Court considers revision of a costs budget and the meaning of a "significant development"
Costs budgets cover costs to be incurred (not costs already incurred). PD3E para 7.6 provides that "Each party shall revise its budget in respect of future costs upwards or downwards, if significant developments in the litigation warrant such revisions …[In the absence of agreement between the parties] The court may approve, vary or disapprove the revisions having regard to any significant developments which have occurred since the date when the previous budget was approved or agreed" (emphasis added).
This case involves 7 claims that are subject to a group litigation order and the claimants applied for a costs management order. Total budgeted costs amounted to just under £37 million. The defendants subsequently said that certain significant developments required them to revise their budget and the claimants refused to agree to those revisions. Some points decided by Chief Master Marsh in this case included the following:
(1) The claimants were wrong to argue that when considering a revision to a budget, the court has no power to approve costs incurred before the date of the hearing. They had sought to argue costs incurred both before and after the application for approval was issued had to be left over to be considered on a detailed assessment. That argument was rejected, and it was instead held that the court has jurisdiction to revise a budget taking the last agreed or approved budget (or antecedent date, if ordered by the court) as the base reference point: "Costs which have been incurred since the date of the last agreed or approved budget (or the antecedent date) that relate to significant developments are, for the purposes of revision, placed in the estimated columns of the revised Precedent H in one or more phase. In some cases, it may not be obvious where they go (for example a late application for security for costs) but I can see no reason why Precedent H may not be adapted as necessary to accommodate work that does not easily fit in".

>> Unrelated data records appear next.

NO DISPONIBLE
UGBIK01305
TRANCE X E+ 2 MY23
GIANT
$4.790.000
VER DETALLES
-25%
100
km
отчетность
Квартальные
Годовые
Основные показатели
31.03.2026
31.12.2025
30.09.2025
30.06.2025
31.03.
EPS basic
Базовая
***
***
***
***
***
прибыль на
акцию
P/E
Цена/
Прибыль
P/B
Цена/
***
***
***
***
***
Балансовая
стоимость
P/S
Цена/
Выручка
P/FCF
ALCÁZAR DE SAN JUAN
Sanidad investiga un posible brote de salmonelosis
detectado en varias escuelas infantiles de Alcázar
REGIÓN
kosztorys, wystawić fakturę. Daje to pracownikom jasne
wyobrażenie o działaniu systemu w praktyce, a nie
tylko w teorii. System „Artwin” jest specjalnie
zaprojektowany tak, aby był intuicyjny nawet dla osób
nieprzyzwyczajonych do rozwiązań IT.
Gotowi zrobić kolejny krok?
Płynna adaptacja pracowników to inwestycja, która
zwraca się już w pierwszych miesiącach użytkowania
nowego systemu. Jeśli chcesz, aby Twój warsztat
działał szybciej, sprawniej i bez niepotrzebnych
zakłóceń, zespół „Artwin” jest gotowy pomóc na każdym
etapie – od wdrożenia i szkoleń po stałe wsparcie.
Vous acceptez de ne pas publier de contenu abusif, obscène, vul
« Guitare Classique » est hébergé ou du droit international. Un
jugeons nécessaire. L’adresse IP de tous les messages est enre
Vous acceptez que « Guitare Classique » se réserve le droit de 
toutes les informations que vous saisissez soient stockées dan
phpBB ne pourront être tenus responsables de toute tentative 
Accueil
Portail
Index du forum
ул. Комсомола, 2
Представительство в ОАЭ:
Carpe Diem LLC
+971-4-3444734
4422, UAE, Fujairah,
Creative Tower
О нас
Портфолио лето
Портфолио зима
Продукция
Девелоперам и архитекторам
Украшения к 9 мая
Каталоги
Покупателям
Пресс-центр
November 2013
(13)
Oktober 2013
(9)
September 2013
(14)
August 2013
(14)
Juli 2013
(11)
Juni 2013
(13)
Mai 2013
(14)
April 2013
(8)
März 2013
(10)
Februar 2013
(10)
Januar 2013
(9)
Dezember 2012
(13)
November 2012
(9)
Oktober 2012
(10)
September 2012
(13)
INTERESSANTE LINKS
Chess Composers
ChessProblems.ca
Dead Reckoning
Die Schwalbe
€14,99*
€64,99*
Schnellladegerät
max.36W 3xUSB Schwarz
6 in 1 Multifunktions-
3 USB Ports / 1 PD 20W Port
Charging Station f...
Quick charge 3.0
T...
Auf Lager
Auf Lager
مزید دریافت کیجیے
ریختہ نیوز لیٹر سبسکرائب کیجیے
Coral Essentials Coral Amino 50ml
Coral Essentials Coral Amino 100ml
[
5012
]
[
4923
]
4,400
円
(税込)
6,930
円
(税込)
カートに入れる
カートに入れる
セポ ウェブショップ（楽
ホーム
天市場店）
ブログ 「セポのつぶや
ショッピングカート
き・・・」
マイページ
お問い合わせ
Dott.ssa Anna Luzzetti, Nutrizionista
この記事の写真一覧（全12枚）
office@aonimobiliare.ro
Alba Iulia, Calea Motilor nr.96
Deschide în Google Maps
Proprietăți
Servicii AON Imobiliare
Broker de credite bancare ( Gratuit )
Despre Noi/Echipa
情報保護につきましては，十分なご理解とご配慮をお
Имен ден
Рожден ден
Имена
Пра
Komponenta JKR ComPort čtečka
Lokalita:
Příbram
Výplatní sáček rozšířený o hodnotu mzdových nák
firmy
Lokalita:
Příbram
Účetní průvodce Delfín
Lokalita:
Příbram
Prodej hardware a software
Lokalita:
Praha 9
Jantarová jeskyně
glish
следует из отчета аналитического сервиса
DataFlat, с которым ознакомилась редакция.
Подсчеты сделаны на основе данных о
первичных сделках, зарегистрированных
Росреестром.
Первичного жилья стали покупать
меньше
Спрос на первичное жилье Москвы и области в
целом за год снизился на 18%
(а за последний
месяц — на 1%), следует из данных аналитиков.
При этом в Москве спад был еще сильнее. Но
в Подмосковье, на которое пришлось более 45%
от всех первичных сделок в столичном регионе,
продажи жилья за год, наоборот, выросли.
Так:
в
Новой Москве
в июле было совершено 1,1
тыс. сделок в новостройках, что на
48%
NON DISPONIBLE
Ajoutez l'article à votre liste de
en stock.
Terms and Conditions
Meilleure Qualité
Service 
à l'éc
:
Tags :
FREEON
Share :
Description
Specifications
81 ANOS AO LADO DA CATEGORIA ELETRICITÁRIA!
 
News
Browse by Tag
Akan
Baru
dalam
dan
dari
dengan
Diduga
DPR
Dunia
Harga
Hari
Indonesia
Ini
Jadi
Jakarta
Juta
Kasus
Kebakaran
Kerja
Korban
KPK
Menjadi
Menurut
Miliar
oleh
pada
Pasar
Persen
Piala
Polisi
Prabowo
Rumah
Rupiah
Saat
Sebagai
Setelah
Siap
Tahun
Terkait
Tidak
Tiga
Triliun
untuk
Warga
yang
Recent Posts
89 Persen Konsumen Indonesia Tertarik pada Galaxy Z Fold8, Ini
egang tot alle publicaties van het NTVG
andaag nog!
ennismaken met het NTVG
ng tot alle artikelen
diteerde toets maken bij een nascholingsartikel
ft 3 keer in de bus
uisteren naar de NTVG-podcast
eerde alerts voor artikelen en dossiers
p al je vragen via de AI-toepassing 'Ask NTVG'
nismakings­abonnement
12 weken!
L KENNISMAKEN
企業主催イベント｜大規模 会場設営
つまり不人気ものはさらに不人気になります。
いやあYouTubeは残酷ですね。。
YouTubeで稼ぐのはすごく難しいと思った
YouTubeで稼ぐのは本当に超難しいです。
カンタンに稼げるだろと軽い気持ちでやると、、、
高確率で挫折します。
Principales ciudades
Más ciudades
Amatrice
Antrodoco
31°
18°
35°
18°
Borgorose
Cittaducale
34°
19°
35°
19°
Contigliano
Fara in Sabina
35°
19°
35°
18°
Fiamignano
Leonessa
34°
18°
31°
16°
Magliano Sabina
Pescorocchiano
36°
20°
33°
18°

(2) One momentous event may be "significant", but a series of events (taken singly or together) may not be: "Use of the plural in the paragraph 7.6 suggests to me that the court should not over-analyse developments and break them down into smaller pieces before considering whether the test in paragraph 7.6 has been satisfied".
The following factors were found to be "significant developments" in this case: (a) The trial timetable had been extended by a total of 48 business days; (b) An application for specific disclosure had resulted in a large number of documents that had to be reviewed; and (c) The claimants had served an expert's report which was a change from the agreed basis upon which expert evidence was to be provided.
However, the following factors were found not to be "significant developments": (a) The claimants' application for third party disclosure; (b) Questions put to the defendants' experts by the claimants; and (c) Modest adjustments to the claimants' case following a change in approach by the claimants' expert.